Kentucky Democratic Official Now Implicates Progressive Group in McConnell Bugging Story

“Apparently the gentlemen overheard the conversation and decided to record it with a phone or recording device they had in their pocket."

A Kentucky Democratic official is implicating a controversial progressive group in the possible bugging and/or recording of a strategy meeting involving Senate Minority Leader Mitch McConnell where he discussed opposition research of possible challenger Ashley Judd.

WFPL-Louisville reports:

Jacob Conway, who is on the executive committee of the Jefferson County Democratic Party, says that day, Shawn Reilly and Curtis Morrison, who founded and volunteered for Progress Kentucky, respectively, bragged to him about how they recorded the meeting.

Conway says neither the local nor the state Democratic party had any part in the incident.[...]

On Feb. 2, McConnell opened his campaign headquarters in the Watterson Office Park in Louisville and invited trusted GOP activists and select media outlets to an open house. The event lasted roughly two hours. Afterward, McConnell and several campaign advisors held a strategy session in an office meeting room.

Morrison and Reilly did not attend the open house, but they told Conway they arrived later and were able to hear the meeting from the hallway. [...]

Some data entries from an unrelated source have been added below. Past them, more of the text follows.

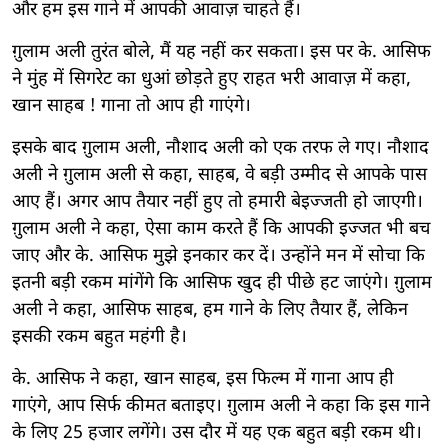
और हम इस गाने में आपकी आवाज़ चाहते हैं।
ग़ुलाम अली तुरंत बोले, मैं यह नहीं कर सकता। इस पर के. आसिफ
ने मुंह में सिगरेट का धुआं छोड़ते हुए राहत भरी आवाज़ में कहा,
खान साहब ! गाना तो आप ही गाएंगे।
इसके बाद ग़ुलाम अली, नौशाद अली को एक तरफ ले गए। नौशाद
अली ने ग़ुलाम अली से कहा, साहब, वे बड़ी उम्मीद से आपके पास
आए हैं। अगर आप तैयार नहीं हुए तो हमारी बेइज्जती हो जाएगी।
ग़ुलाम अली ने कहा, ऐसा काम करते हैं कि आपकी इज्जत भी बच
जाए और के. आसिफ मुझे इनकार कर दें। उन्होंने मन में सोचा कि
इतनी बड़ी रकम मांगेंगे कि आसिफ खुद ही पीछे हट जाएंगे। ग़ुलाम
अली ने कहा, आसिफ साहब, हम गाने के लिए तैयार हैं, लेकिन
इसकी रकम बहुत महंगी है।
के. आसिफ ने कहा, खान साहब, इस फिल्म में गाना आप ही
गाएंगे, आप सिर्फ कीमत बताइए। ग़ुलाम अली ने कहा कि इस गाने
के लिए 25 हजार लगेंगे। उस दौर में यह एक बहुत बड़ी रकम थी।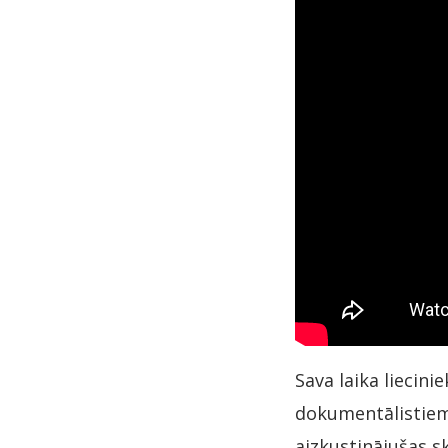
Sava laika liecini
dokumentālistiem
aizkustinājušas s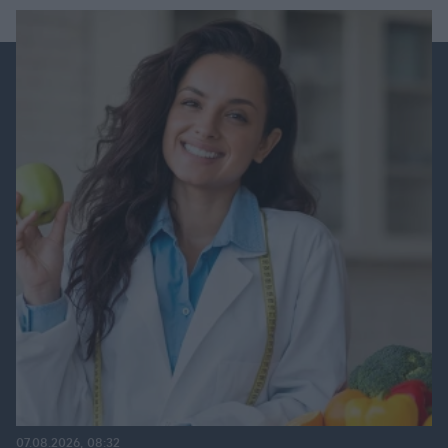
07.08.2026, 08:32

“Apparently the gentlemen overheard the conversation and decided to record it with a phone or recording device they had in their pocket. Could've been an iPhone, could've been a Flip camera or something like that,” Conway

The Kentucky-based liberal group Progress Kentucky is no stranger to controversy for its unremitting attacks on Senate Minority Leader Mitch McConnell. Having already been responsible for the racist attack on McConnell's wife, former Labor Secretary Elaine Chao, the group allegedly has decided to try a new tack: Using private statements by McConnell and/or his aides to generate controversy.

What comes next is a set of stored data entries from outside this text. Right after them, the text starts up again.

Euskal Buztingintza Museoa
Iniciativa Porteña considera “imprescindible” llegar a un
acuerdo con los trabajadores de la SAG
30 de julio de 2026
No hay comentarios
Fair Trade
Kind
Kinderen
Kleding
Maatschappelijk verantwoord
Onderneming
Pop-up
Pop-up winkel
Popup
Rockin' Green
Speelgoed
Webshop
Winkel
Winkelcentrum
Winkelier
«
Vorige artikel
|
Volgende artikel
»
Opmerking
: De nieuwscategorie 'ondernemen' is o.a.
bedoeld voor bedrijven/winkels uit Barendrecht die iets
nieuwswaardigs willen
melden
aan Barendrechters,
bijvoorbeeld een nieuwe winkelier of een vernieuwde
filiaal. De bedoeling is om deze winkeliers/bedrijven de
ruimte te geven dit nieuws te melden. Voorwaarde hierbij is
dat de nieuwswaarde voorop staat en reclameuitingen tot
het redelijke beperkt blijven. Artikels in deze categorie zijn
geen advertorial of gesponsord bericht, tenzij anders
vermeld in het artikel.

McConnell had previously pointed a finger at Progress Kentucky as the organization responsible for the "bug," but had backed off prior to this announcement. Now, it seems McConnell's original suspicion may have been right.

Morrison and Reilly have not themselves spoken to the media on the subject of this bit of eavesdropping. Conway, however, has made a point of clarifying what happened both to WFPL and Fox News, so as to maintain plausible deniability on the part of the Kentucky Democratic party.

McConnell campaign manager Jesse Benton isn't convinced. "They certainly weren't authorized to be there," he explained to Megyn Kelly on Fox. "I think what's even more disturbing are the tactics that the Left is prepared to resort to."